→ **Passage shown**:
◇ ◇ ◇ ◇ ◇
Space Studies master’s student, Alastair Komus, will give his thesis proposal presentation as follows. All Space Studies students and faculty are encouraged to attend.
When: Monday, April 10th at 10 a.m.
Where: Ryan Hall, Room 111
Title: Outgassing of Out-of-Autoclave Composite Primary Structures for Small Satellites
About the topic: Composite materials, especially carbon fiber, have the potential to decrease the mass of satellite structures, and therefore significantly reduce launch costs. Although composites have seen increasing use in spacecraft structures, there has been little adoption of the technology for small satellites. Vacuum bagged, oven cured composite processing requires less expensive tooling and eliminates the high operating costs and potential size limitations of autoclaves. However, out-of-autoclave processing can lead to higher void contents that decrease mechanical properties and result in outgassing when the material is exposed to the space environment. In this study vacuum bagged, oven cured processing steps will be investigated to determine optimal conditions for producing low-cost out-of-autoclave components with vacuum environment outgassing performance equivalent to autoclave parts. Two carbon fibre material systems will be investigated; CYCOM 5320-1 T650/35-3K 8HS available from Cytec and TC275-1 2×2 twill available from TenCate. Manufacturing factors that will be examined include humidity level, vacuum dwell time, and ideal curing conditions based on current out-of-autoclave best practices. Degree of cure, glass transition temperature, and void content will be measured. The samples will then be tested according to ASTM E595 to measure their outgassing performance in a vacuum environment. The out-gassed substances will then be identified using Fourier transform infrared spectroscopy. The results of the out-of-autoclave test specimens will be compared to autoclave processed baseline specimens to determine their equivalency and suitability for small satellites.
◇ ◇ ◇ ◇ ◇
→ **Required actions**:
1. Under which standard will the samples described in the thesis proposal announcement be tested for outgassing?
2. Repeat word for word the part of the thesis proposal announcement starting with "Space Studies master’s" and going on through "encouraged to attend.".
◇ ◇ ◇ ◇ ◇
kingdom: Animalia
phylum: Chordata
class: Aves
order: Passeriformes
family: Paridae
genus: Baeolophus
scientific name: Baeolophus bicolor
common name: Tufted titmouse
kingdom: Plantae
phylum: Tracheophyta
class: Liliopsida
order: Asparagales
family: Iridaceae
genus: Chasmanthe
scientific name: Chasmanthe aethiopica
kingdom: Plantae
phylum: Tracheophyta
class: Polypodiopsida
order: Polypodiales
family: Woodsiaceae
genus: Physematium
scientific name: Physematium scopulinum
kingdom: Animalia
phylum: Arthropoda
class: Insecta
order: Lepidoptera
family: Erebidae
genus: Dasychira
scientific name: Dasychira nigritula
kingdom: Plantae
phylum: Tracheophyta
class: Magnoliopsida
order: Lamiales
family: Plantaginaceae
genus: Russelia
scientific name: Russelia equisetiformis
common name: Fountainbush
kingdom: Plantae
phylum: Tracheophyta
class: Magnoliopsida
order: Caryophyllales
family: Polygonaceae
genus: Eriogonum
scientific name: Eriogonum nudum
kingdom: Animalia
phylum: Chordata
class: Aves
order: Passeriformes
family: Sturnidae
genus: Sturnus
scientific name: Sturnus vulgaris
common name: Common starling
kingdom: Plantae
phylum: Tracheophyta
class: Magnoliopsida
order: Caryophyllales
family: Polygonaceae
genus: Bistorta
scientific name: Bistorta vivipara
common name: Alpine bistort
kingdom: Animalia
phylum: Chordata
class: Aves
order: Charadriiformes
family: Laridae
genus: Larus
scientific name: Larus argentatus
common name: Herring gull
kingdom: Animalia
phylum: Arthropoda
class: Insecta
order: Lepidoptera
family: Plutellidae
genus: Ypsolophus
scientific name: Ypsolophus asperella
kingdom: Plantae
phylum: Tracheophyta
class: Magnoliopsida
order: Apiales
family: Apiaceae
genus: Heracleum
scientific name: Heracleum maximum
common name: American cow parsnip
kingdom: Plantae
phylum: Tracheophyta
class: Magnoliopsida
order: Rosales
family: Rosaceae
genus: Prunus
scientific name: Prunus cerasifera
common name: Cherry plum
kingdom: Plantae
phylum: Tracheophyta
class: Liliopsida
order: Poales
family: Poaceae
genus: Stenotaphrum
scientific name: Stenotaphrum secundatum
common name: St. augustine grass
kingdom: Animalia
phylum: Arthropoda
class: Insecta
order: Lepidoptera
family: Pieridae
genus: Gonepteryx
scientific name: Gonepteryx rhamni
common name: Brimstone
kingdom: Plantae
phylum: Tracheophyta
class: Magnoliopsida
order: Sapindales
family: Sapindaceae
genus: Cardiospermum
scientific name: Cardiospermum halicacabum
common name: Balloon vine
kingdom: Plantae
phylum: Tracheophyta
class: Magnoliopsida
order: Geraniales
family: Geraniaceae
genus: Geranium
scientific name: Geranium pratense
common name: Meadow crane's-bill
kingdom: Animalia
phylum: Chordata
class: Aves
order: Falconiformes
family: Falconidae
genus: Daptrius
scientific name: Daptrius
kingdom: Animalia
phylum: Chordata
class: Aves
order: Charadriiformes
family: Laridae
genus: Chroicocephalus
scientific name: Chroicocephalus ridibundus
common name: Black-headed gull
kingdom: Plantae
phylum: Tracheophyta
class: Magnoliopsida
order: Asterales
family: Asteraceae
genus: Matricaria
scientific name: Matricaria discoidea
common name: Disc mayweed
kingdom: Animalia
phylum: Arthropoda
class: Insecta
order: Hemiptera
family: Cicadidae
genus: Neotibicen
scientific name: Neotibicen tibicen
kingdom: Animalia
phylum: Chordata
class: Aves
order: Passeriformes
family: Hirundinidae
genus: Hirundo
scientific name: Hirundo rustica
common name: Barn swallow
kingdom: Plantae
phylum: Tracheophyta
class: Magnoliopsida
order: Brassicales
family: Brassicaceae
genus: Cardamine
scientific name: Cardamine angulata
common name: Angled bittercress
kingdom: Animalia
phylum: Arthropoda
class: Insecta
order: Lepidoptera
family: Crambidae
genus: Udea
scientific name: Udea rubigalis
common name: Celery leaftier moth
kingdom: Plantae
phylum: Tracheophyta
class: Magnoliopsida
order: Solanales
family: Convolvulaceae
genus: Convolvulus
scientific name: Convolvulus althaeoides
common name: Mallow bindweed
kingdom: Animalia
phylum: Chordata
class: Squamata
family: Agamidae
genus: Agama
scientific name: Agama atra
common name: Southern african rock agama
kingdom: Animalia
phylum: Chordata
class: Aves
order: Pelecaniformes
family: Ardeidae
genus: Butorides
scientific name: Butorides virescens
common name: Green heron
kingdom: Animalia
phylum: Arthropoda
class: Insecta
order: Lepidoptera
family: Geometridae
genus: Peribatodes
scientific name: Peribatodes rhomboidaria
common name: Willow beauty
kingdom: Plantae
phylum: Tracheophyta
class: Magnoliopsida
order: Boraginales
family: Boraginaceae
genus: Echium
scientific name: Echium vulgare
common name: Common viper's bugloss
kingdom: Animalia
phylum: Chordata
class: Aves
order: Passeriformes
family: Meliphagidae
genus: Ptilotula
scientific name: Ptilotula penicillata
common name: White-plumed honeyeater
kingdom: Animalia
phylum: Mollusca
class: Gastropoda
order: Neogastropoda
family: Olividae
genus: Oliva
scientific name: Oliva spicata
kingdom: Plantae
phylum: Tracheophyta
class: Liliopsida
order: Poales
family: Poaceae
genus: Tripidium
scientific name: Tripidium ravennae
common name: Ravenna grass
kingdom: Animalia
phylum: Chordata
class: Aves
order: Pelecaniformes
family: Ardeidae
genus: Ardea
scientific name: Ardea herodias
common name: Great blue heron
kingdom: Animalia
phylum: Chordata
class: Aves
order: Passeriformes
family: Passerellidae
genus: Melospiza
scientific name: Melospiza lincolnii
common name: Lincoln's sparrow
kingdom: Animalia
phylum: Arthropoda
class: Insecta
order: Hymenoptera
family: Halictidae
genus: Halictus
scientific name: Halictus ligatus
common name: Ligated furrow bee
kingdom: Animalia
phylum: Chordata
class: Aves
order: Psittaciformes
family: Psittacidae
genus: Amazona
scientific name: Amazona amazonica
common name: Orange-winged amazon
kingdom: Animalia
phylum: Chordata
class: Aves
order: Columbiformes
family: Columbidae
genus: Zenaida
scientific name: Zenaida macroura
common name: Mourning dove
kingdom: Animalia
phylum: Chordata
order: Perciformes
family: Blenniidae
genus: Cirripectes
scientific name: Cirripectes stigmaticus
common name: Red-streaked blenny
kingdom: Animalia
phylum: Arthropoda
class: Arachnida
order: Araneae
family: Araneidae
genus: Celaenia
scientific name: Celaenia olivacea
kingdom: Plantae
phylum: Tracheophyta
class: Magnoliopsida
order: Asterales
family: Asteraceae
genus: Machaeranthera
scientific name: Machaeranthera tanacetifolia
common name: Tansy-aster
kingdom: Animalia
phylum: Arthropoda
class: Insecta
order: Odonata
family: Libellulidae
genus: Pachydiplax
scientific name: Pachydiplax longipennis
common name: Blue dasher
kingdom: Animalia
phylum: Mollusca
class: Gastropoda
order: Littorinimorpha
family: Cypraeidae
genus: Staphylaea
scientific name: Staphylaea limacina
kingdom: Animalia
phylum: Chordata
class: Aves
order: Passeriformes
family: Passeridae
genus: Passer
◇ ◇ ◇ ◇ ◇
→ **Final results**:
1. ASTM E595

2.
Space Studies master’s student, Alastair Komus, will give his thesis proposal presentation as follows. All Space Studies students and faculty are encouraged to attend.